別墅的環境確實好,不愧是大戶人家居所。小院裡擺了一圈盆栽,有清新的露水味,木鞦韆輕盈的嘎吱聲代替飄飄晃晃的風鈴。室內瓷磚鋥亮,傢俱外型富麗,生活痕跡幾乎沒有,像間完美的樣板房。
臧商裝修時似乎不敢用暗調,連鋼琴都是白色的,看著確實比舊居裡讓人舒服很多,當然也有可能是因為舊居的鋼琴是黑的,他在故意規避。
但又能怎樣呢?年琰根本不住。
八十八個琴鍵從左往右逐個被按過去,年琰像被觸發了什麼開關,冷著張臉。那雙手自然而然撫上,指側帶著細小的紅痕,指甲縫裡留著未洗幹淨的補牆膏,但沒人在意。
“還是準的。”
年瑜搬了把椅子坐過來,少頃後聽他說:“想彈拉二。”
“不是聽到吐了嗎?”
不換點別的?
“就是想彈了,”他輕搖頭,“彈第二樂章。”
年瑜:“你給臧商彈過嗎?”
“沒有。”
這是獨一無二的一次。
年琰說:“最後一次,只給你彈。”
只給自己彈。
月亮逐漸顯現了。在啟奏前,兩人肚子都先響了聲,氣氛輕松下來。
拉二每一樂章都很長,時間在年琰指尖緩緩流淌,年瑜一聽就是半輩子。這半輩子裡又是一首搖籃曲、兩張全家福和三個焚燒爐。
託這古怪又溫柔的演奏者之福,年瑜的音樂鑒賞水平也並不高。補牆消耗太多體力,第二樂章又較為柔和靜謐,他不一會就聽困了,耷拉著眼皮,半趴在鋼琴側臂。

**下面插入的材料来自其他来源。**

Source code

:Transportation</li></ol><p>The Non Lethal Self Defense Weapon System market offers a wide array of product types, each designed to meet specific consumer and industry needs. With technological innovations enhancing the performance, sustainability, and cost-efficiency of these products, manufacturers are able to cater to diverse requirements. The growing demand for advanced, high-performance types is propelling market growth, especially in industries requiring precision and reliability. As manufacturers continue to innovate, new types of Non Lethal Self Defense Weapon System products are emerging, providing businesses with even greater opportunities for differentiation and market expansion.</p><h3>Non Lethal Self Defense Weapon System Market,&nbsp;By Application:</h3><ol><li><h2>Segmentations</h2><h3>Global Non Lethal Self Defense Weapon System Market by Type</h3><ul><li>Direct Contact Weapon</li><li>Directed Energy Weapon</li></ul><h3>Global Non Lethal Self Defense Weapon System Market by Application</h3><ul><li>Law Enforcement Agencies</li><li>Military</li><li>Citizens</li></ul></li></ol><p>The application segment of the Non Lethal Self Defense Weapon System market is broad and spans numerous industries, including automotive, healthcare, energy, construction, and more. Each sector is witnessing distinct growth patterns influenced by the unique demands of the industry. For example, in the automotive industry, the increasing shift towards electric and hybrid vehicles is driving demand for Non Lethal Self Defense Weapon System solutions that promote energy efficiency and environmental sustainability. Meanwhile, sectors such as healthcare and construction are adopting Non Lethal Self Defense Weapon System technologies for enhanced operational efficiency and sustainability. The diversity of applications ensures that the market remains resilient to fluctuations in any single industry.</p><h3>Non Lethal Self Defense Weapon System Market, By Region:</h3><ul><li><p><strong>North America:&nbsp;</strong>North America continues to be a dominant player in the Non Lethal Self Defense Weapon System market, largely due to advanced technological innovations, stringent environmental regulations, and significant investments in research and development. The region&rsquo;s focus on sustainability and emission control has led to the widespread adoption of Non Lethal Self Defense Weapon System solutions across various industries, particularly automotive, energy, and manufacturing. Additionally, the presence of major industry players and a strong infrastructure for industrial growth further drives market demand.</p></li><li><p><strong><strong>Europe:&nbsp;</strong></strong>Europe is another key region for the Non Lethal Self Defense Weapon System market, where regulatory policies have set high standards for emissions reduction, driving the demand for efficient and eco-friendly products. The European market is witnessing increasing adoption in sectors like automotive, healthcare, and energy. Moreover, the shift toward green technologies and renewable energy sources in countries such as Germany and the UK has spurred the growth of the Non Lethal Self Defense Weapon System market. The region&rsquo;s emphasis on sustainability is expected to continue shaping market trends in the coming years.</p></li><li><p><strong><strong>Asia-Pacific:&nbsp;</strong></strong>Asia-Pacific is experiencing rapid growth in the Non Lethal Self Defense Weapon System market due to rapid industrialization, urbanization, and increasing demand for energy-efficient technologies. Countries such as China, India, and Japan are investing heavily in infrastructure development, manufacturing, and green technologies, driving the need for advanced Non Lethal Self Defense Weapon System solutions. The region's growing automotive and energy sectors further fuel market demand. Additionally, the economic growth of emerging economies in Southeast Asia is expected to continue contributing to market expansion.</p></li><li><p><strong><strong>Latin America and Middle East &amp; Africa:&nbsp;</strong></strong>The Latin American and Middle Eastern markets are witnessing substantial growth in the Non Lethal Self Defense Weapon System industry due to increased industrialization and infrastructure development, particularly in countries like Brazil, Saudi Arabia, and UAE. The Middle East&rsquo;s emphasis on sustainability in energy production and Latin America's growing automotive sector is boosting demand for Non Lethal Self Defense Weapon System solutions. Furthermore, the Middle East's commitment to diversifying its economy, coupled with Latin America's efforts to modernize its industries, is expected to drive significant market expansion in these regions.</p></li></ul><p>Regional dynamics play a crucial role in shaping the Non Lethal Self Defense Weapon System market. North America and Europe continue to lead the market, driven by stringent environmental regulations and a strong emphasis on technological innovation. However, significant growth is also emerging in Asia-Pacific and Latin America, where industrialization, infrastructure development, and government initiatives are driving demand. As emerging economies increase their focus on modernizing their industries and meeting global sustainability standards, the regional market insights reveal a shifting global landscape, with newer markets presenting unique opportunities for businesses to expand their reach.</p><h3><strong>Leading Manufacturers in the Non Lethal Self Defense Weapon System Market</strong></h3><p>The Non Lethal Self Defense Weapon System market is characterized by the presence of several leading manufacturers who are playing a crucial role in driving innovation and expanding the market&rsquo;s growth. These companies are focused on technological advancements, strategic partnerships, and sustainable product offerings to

這幅模樣對年琰來說太稀罕,比賽現場的觀眾也大多端雅,沒人敢這樣。他餘光中瞥見年瑜,覺得好笑,手越來越松。
他想年瑜對自己來說,真的是全世界最特別的那一個。
走神間,“噔”一聲,彈錯了。
他下意識急著開口解釋,卻只見年瑜的頭轉了個向,淡淡來一句:“沒聽見。”
心裡的負擔隨著這句話一起飄走,原本即將發作的手抖被打斷施法,一切都穩了下來,直至尾奏。
年琰如釋重負般撥出口氣,闔眼片刻。
等下場後,母親總會春光滿面地拍著他的背,父親會在拿到獎金後向他展示金額,在飯桌上舉杯慶祝。如果他不舉,那麼夫妻二人會說他掃興,然後再自顧自地歡愉。
除了競爭者們虛與委蛇的掌聲外,他本人什麼都沒得到。
這一次,年琰想去問年瑜的看法,轉頭睜眼,入目的卻是一朵燦爛的玫瑰。
這比不過他曾見過的其他家長送給孩子的一大捧慶祝花束。那些家長們往往還會摸著孩子的頭,欣喜地誇獎。
而年瑜什麼都沒說,只是把花擺出來。
或許是顏色太紅了,他的眼裡頓時蘊了霧氣,沖淡了些刺激。
可還是太晚,玫瑰的那點紅已經成了他血管裡的血,通通向心髒湧去。
年瑜見他怔住了,給了點緩沖時間,才說:“變的魔術,給你。”
“...怎麼變的?”年琰想不通,啞聲問。
“袖子裡藏的。”
年琰又不說話了。
很久後,他抬起手肘壓在琴鍵上,捂住臉,在響亮又紛亂的雜音尾,冷不丁問了一句:
“你就不恨我嗎?”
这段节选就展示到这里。